Another instance of progressive movement in what initially seems to be a miniature replica is found in the small silver Hydra and Kali in which Kali’s right leg is raised as if she’s taking a defensive posture in her impending battle with Hydra. The guide text for the coral-covered version offers a reading (p. 20) of Kali’s multiple arms and Hydra’s many heads and necks ‘as an expression of movement: the woman’s sword-wielding arms presented in three positions at varying heights; and the reeling heads of her foe symbolising the serpent’s single thrashing body’. That it also points out they ‘emerge from a base of primordial crystals, in which naturally perfect cubic forms are replicated in cast metal’ nods towards cubism, and cubist experiments with painting movement as cinema came of age in the 1910s (for example, Marcel Duchamp’s Nude Descending a Staircase, 1913). It also points towards Ray Harryhausen’s stop motion Hydra in Jason and the Argonauts (dir. Don Chaffey, 1963), Kali in The Golden Voyage of Sinbad (dir. Gordon Hessler, 1973) and the world of cinematic special effects.

What disrupts the guide’s offered reading is that all six of Kali’s swords are different. After a tip-off from my Lord of the Rings fan of a partner and much probing on http://lotr.wikia.com, I found the swords resemble the named blades from the fantasy franchise, namely, for example Hadhafang, the Ringwraiths swords, Glamdring, Anguirel and Narsil. Its also possible there’s some Highlander in there with further connections between owners and weapons. They could well be indicating that Kali, or at least this version of her, is an amalgamation of many warriors/warrior goddesses. What else are contemporary and rebooted characters if not a bricolage of traces of their progenitors?    

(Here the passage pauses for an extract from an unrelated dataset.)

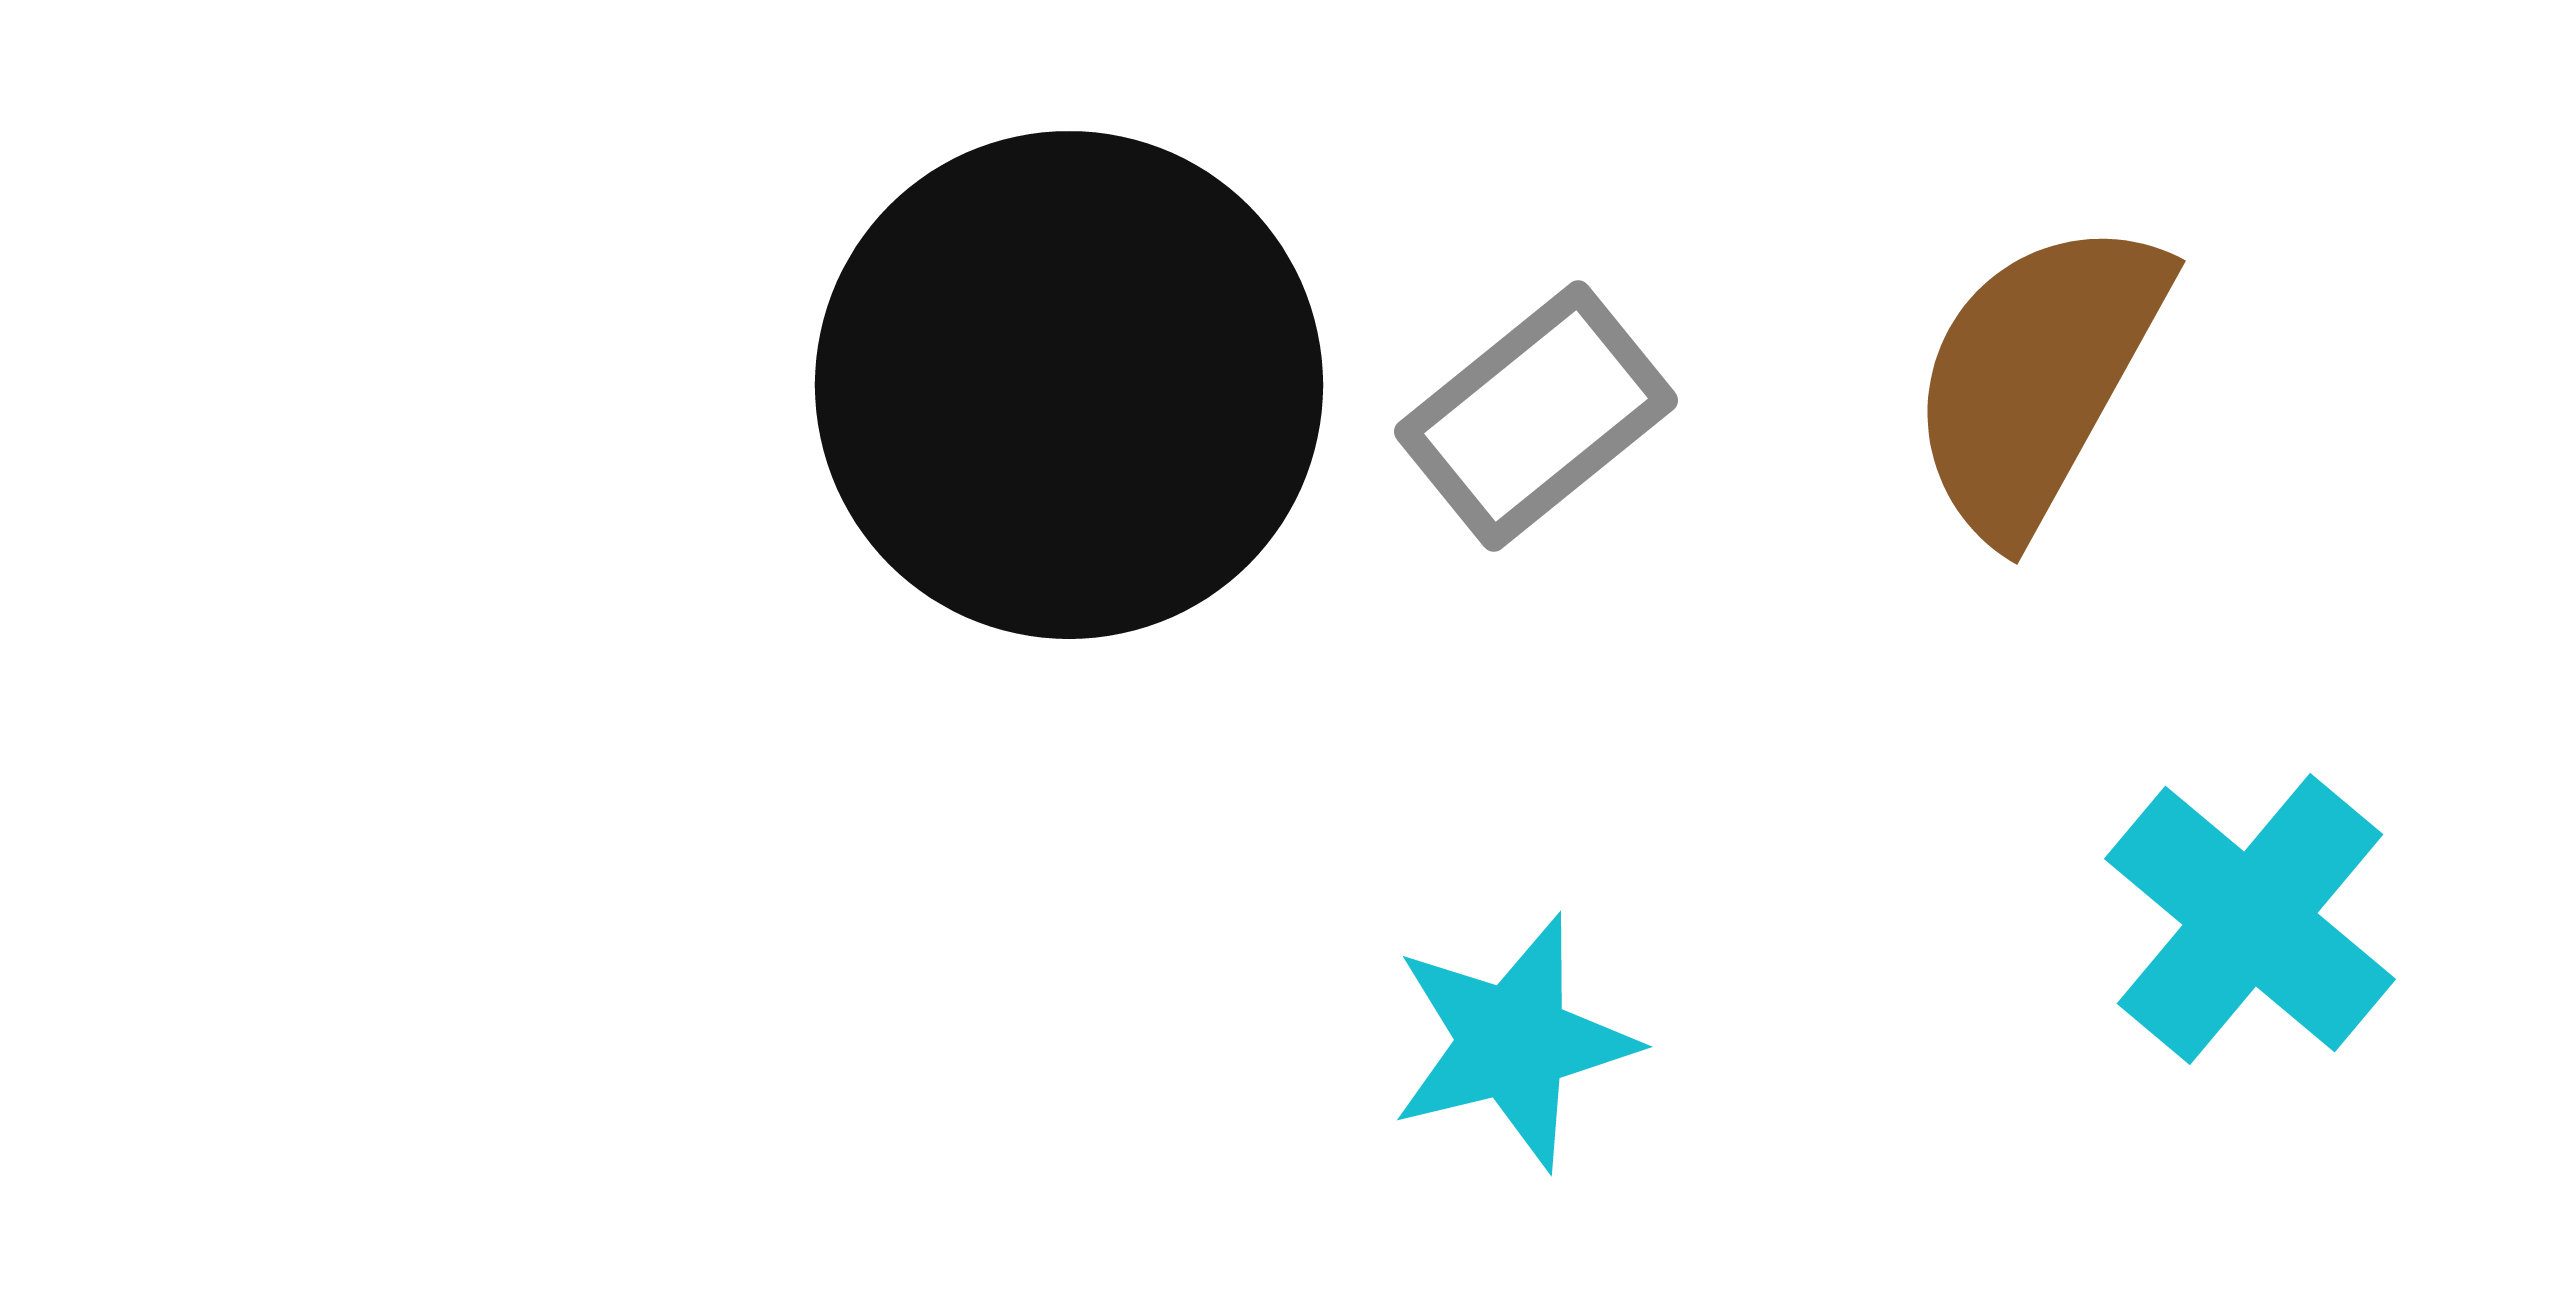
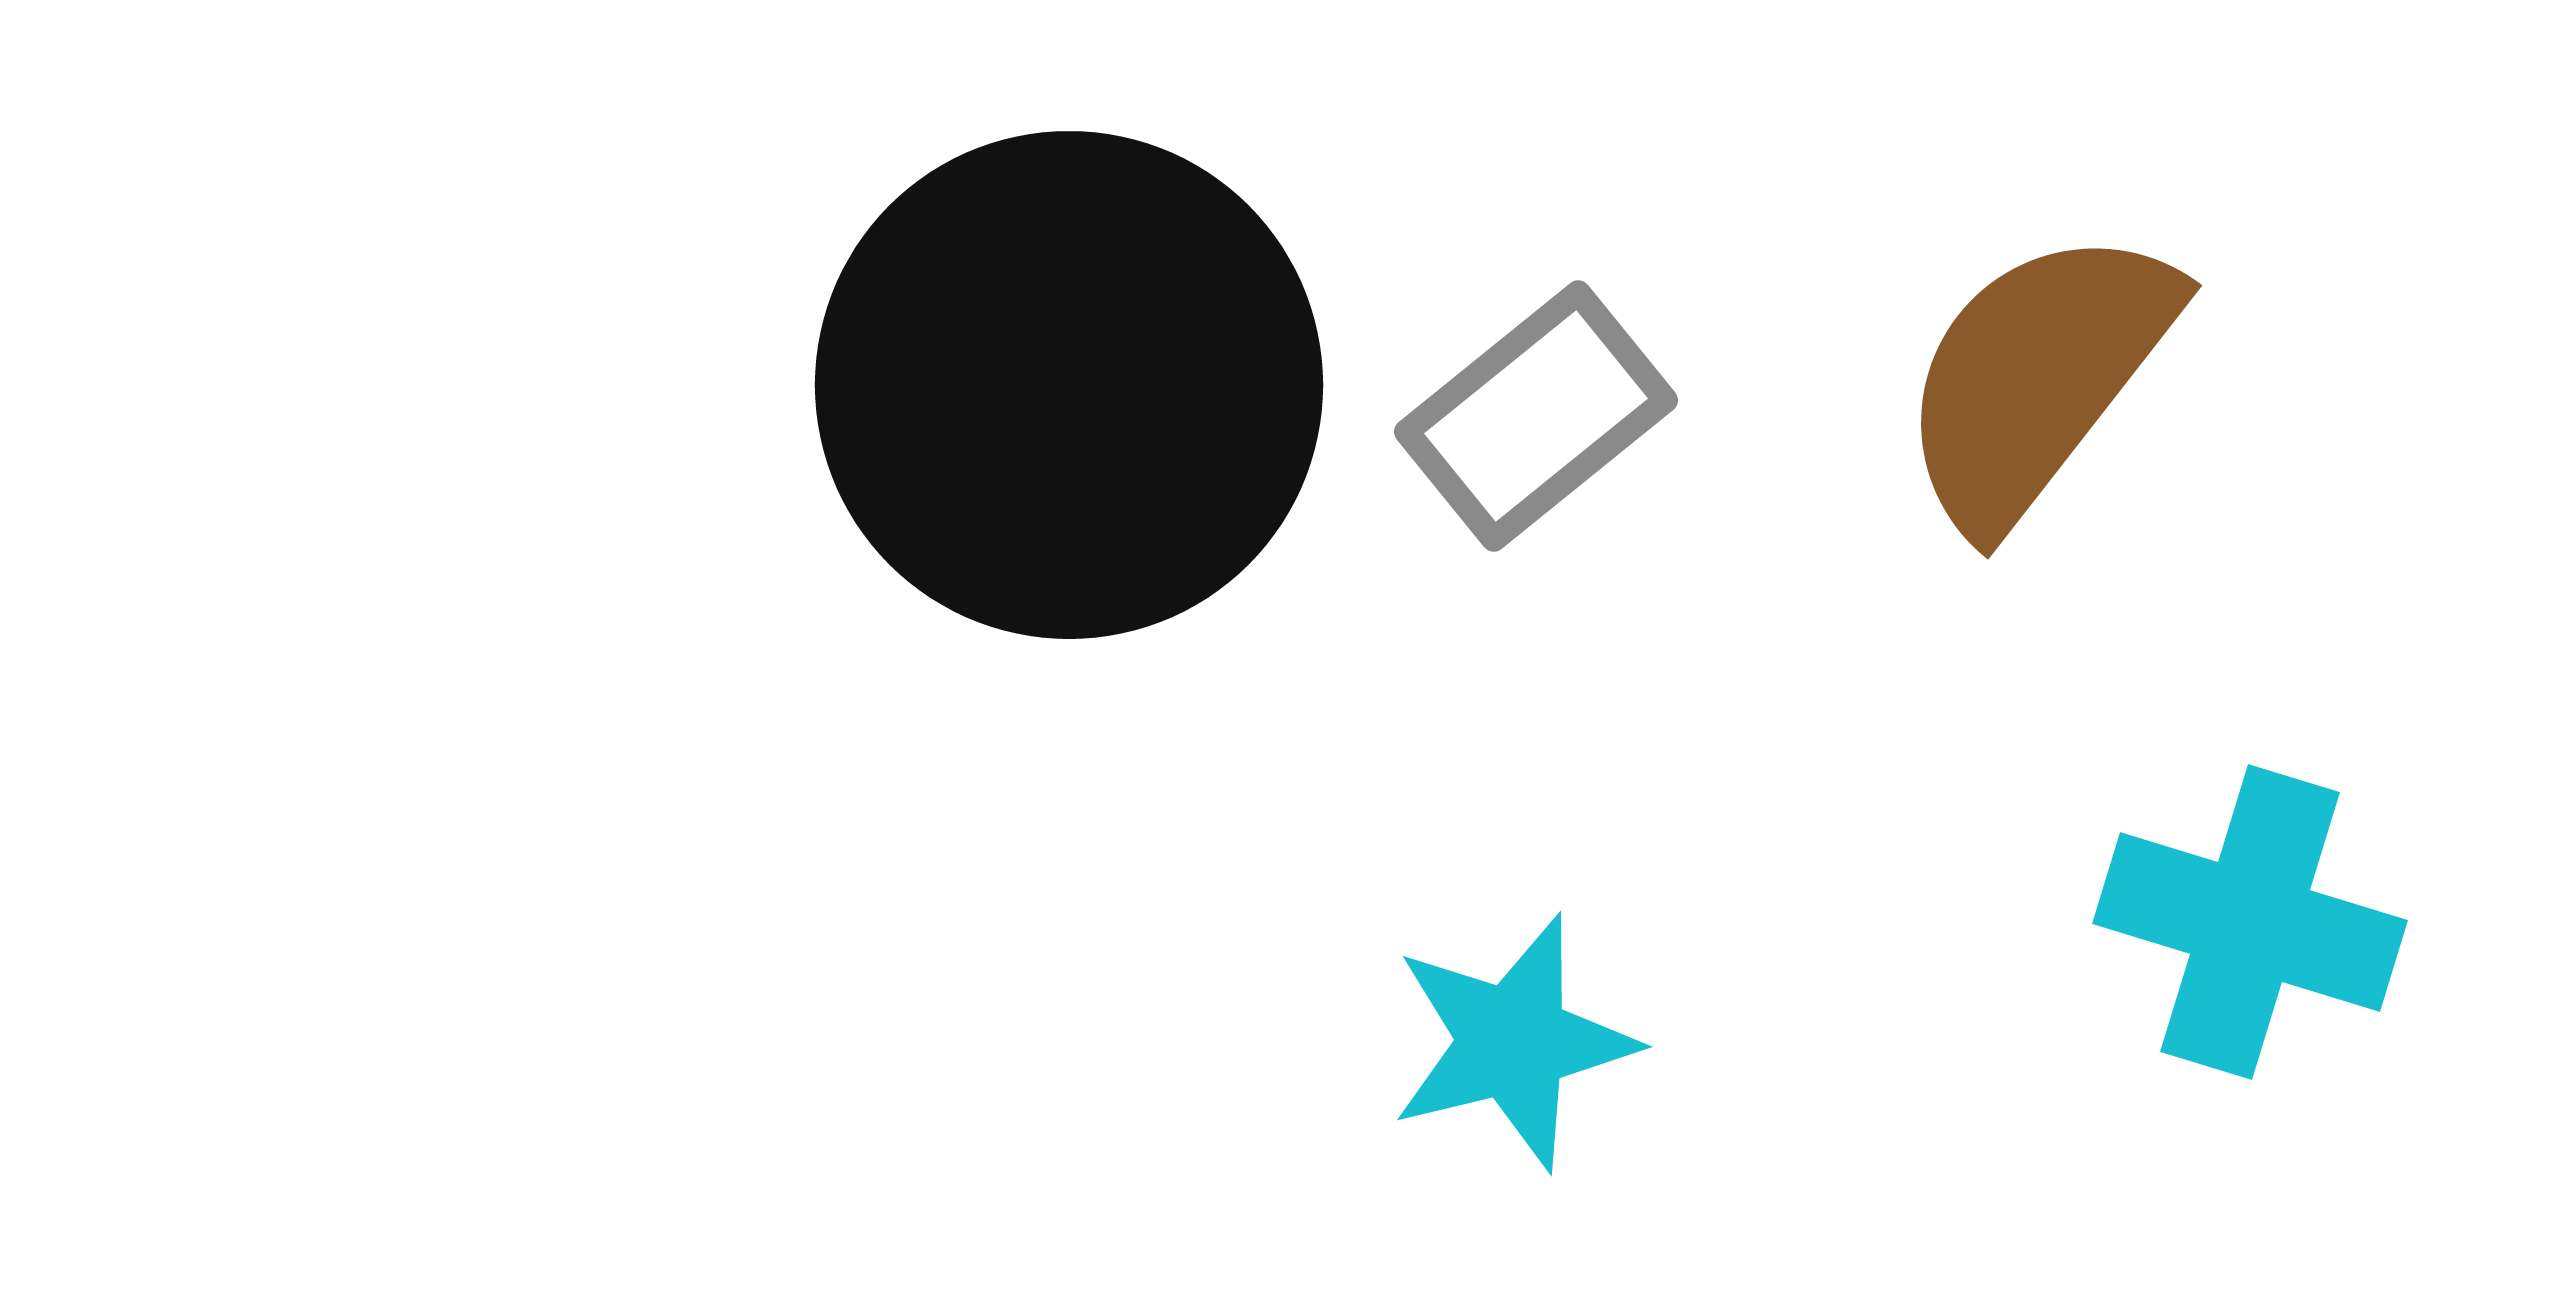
brown semicircle: rotated 9 degrees clockwise
cyan cross: moved 3 px down; rotated 23 degrees counterclockwise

Further parallels can be drawn when thinking about cinema and sculptures as documents signifying ephemeral originals. As outlined in part 17, most casting techniques result in the destruction of or damage to the original from which the mould was made. In live-action film, the performances for camera are lost to space and time, the resulting edited film being the trace of their existence (what film theorist Laura Mulvey terms as ‘thenness’ and ‘nowness’). The finished sculpture is also the trace resulting from the editing (carving, welding, finishing, etc.) of the materials, materials which embody geological time rather than the relatively young and fleeting nature of the range of materials that store, preserve and project works of cinema. Whereas cinema gives time to flattened moments of arrest, sculpture spatialises layers of time: the time of the materials making, the documented duration of its assemblage, the moment depicted, and its gradual degradation thereafter.

When the sculptures made from raw stone or alloyed metals depict characters and personae from contemporary (broadly twentieth- and twenty-first-century) culture, a connection is made between the now of the recent and the then of the ancient past and pre-history. When faced with the vastness of time and space represented in rocks and ores that took millions of years to form, is Jaws truly any less profound than Cetus as a mythological sea monster? Surely as far as our billions-of-years-old Earth is concerned, it’s all just human nonsense anyway. But for us, our fictions are nonsense we use to learn and to share empathy, to experience and to feel, and as such are more than nonsense to us. They help us understand and communicate the incommunicable. Given the arguments over whether Hirst's work can even be considered as art or if it is high art lite, I must think through the other ontological question of ‘what is art?’, and in particular what the nature and significance of art is or could be well into the twenty-first century.